Cash-strapped waterboards have been thrown a R600 million lifeline to stay afloat amid cash shortages compounded by the Covid-19 pandemic.
In order to lessen the financial burden on hard-hit consumers, there has been no increase on bulk water charges imposed on all water boards for the 2020-21 financial year.
This emerged in Human Settlements, Water and Sanitation Minister Lindiwe Sisulu’s reply to a written parliamentary question from EFF MP Mathibe Rebecca Mohlala.
Mohlala wanted details on measures the Department of Water and Sanitation (DWS) had taken to assist water boards and municipalities to continue to supply clean and reliable drinking water to the residents with the tariff increase of 11.5% by her department.

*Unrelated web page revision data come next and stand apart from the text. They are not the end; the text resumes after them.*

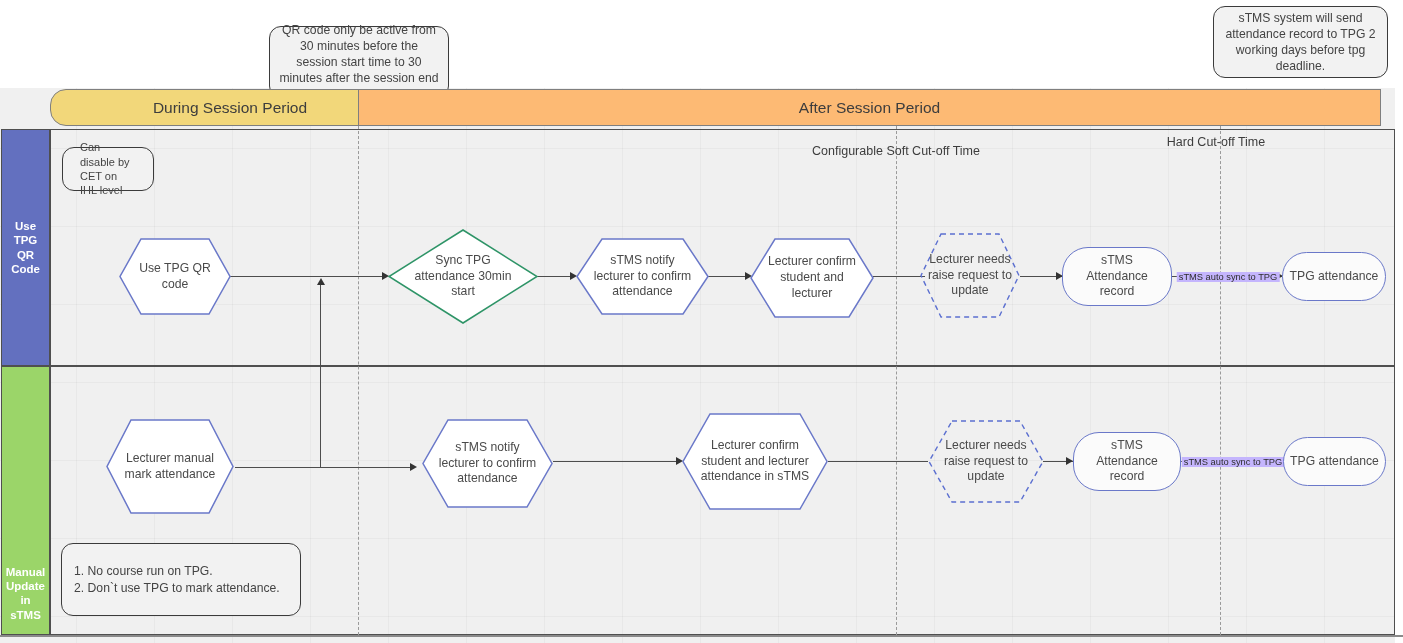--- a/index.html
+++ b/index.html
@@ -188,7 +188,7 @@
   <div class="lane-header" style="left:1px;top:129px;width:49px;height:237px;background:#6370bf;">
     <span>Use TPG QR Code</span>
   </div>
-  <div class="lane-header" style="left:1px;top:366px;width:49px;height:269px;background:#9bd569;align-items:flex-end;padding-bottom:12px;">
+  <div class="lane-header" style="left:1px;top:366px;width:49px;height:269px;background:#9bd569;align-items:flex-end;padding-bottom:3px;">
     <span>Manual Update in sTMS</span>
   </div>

Sisulu replied: “The DWS has also committed R600m in relief funds that will be distributed to cash-strapped water boards. These funds will also go some way in helping the water boards to absorb the increase in raw water charges.”
Sisulu said significant concessions had been made with regards to raw water use charges.
“In terms of water resource management charges (WRMC), if the charges had been approved in line with the policy (raw water pricing strategy), the charges would have been increased by a maximum of 56%. In terms of water resource infrastructure charges (WRIC), a maximum increase of 16.5% would also have been approved. The capital unit charge (CUC) which is the charge levied on users that take water from schemes that are funded off-budget has not been increased for the 2020-21 financial year. The zero percent increase has been imposed on those schemes that supply water to domestic users,” she said.
During a 10 November meeting of the Portfolio Committee on Human Settlements, Water and Sanitation, it was revealed that despite the zero tariff increase for water boards, some municipalities had approved tariffs at rates higher than what water boards originally proposed for 2020-21.
Municipalities such as the City of uMhlathuze increased their tariffs by 21.5%, Ekurhuleni Metropolitan Municipality by 13%, Tshwane Metro by 9% and Bela-Bela Local Municipality by 12%.
Trevor Balzer, DWS acting director-general, highlighted funding constraints that had led to delayed implementation of measures to secure water resource availability.
He told the committee an estimated R126 billion was required to finance key water resource development projects in the next 10 years.
“The R12 billion debt owed to water boards was a key challenge to the sustainability of water boards,” he said.
Sisulu said all the concessions have had a negative impact on the performance of the DWS in relation “to water resource management functions, water resource infrastructure development and maintenance”.
“The DWS provides assistance to the municipalities through the regional bulk infrastructure grant (RBIG) and the municipal water infrastructure grant (MWIG) for the development of new infrastructure and refurbishment thereof to ensure provision of clean water,” she said.